Seulement les 11 de 26 provinces concernées
Une incompréhension d’autant plus forte que l’élection des gouverneurs n’était pas prévue. Et cette incompréhension ne concerne pas que la société civile : plusieurs gouverneurs s’étonnent de voir que seulement 11 provinces sur les 26 sont ciblées par la Ceni. Selon le communiqué de la plateforme électorale, l’élection des gouverneurs concerne en effet les provinces du Bas-Uele, Équateur, Haut-Katanga, Haut-Lomami, Kasaï Central, Kwilu, Mongala, Sud-Kivu, Sud-Ubangi, Tshopo et Tshuapa.
Pourtant, seule la province de Sud Ubangi est concernée réellement par un vide à sa tête : son gouverneur, José Makila Sumanda, a été nommé vice-Premier ministre des Transports et des Communications dans l’actuel gouvernement.
Interpellé par Jeune Afrique sur la raison qui a présidé aux choix des provinces concernées, Lambert Mende renvoie la balle à son collègue de l’Intérieur : « C’est le ministre de l’Intérieur qui est chargé de transmettre la liste des provinces à la Ceni, c’est donc lui qui peut mieux justifier le choix porté sur ces 11 provinces. » Le vice-Premier ministre en charge de l’Intérieur et Sécurité, Emmanuel Ramazani Shadary, est resté quant-à lui demeuré injoignable.
Du côté de la Commission électorale nationale indépendante, on assure que tout est pourtant clair. L’article 160 de la loi électorale est précis à ce sujet, selon Jean-Pierre Kalamba, porte-parole de la plateforme électorale : « Dès l’instant où la Ceni est notifiée par un document officiel du ministère de l’Intérieur des vacances dans les différentes provinces, elle n’a pas compétence d’interpréter ni de vérifier le document, mais plutôt d’organiser le scrutin dans un délai de 30 jours. »
La grogne des gouverneurs
Depuis le début de l’année, quelques gouverneurs des provinces ont été la cible de motions des censures par des députés provinciaux. Ils ont ensuite été réhabilités par la Cour constitutionnelle. Le fait de retrouver ces provinces sur la liste des provinces concernées par le scrutin programmé le 26 août peut donc poser un problème quant-à la légalité de la procédure. Ce que l’entourage de plusieurs gouverneurs ne se privent pas de faire.

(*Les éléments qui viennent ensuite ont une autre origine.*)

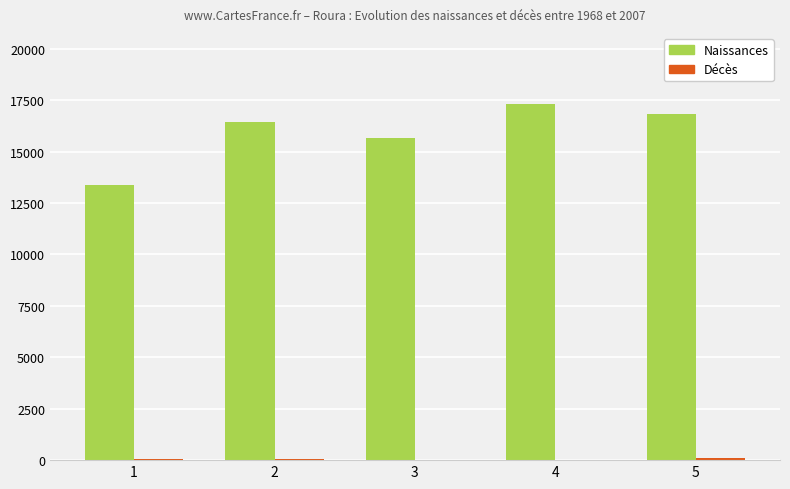

At which category does the chart reach its peak across all series?

4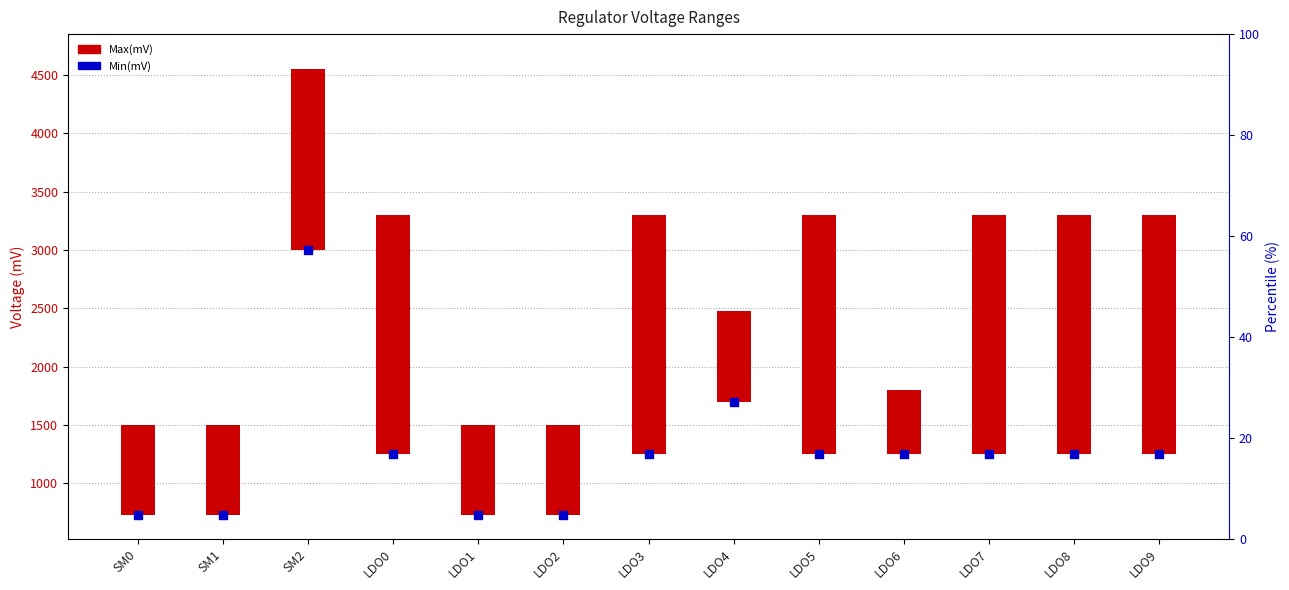

At how many categories does at least one series exceed 661?

13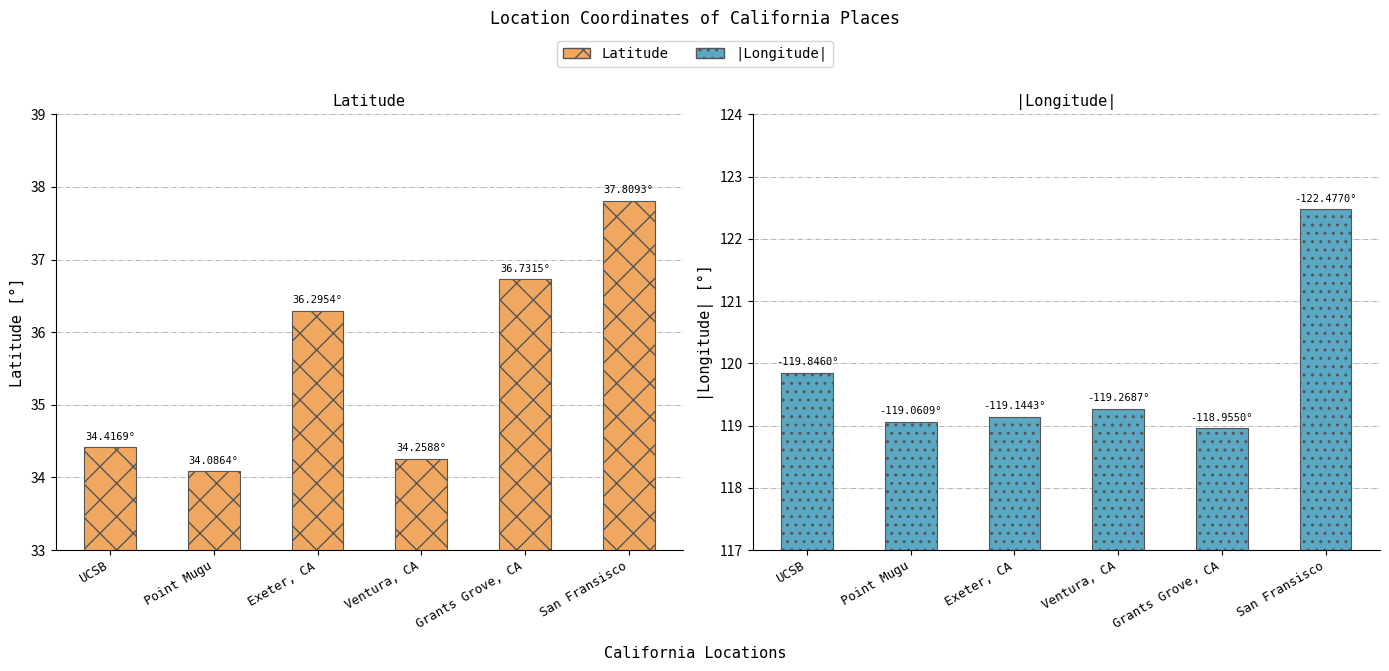

Which series has the largest total across all categories?

|Longitude|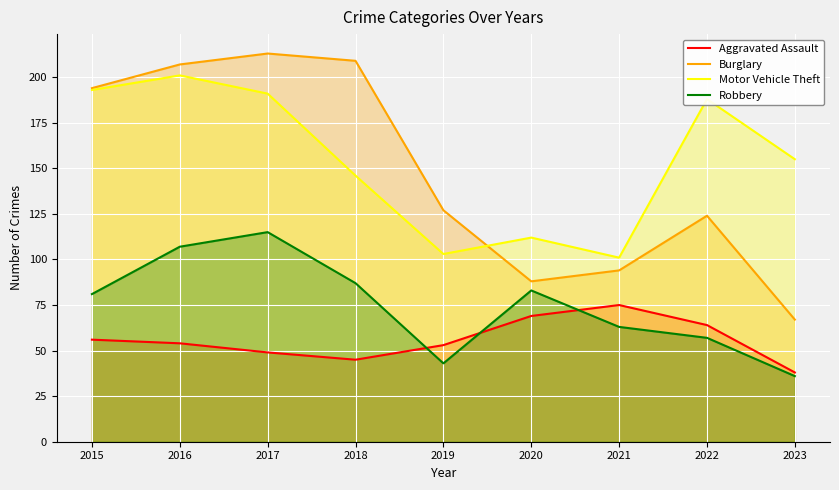

What is the maximum value shown in the chart?

213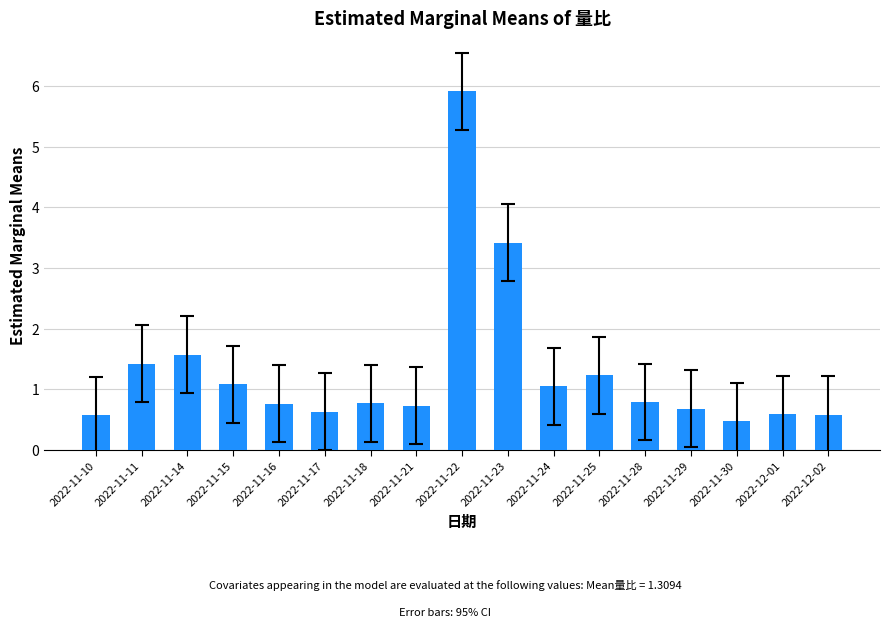

What is the label of the 12th bar from the right?

2022-11-17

C’est notamment le cas de l’actuel gouverneur du Haut Katanga, Jean-Claude Kazembe. Il avait été déchu de son poste de gouverneur en avril dernier, suite à une motion de censure introduite par un député provincial. Après un recours, il a été réhabilité au mois de mai par la Cour constitutionnelle. Selon lui, la loi congolaise devra examiner si, réellement, il y a une réelle « opportunité à organiser les élections dans les provinces où les gouverneurs n’ont pas été déchu, ou ont été réhabilités. »
Même cas de figure pour le gouverneur Cyprien Lomboto de la province du Tshuapa. Il lui était reproché l’incompétence, la mauvaise gestion des fonds publics, le manque de collaboration avec son adjointe et avec le bureau de l’Assemblée provinciale. Destitué le vendredi 28 octobre 2016, il avait été réhabilité un mois après par la Cour constitutionnelle.
Ce débat intervient alors que le président Joseph Kabila – dont le dernier mandat devait se terminer en décembre 2016 -, explique ne pas avoir pu organiser les élections dans le temps requis par la Constitution. Après plusieurs mois de tractations avec le Rassemblement, la principale plateforme de l’opposition, un accord a finalement été trouvé le 31 décembre 2016 pour que la présidentielle soit organisée d’ici à la fin de l’année 2017. Un calendrier qui risque encore de glisser, à en croire les dernières déclarations des responsables de la Ceni.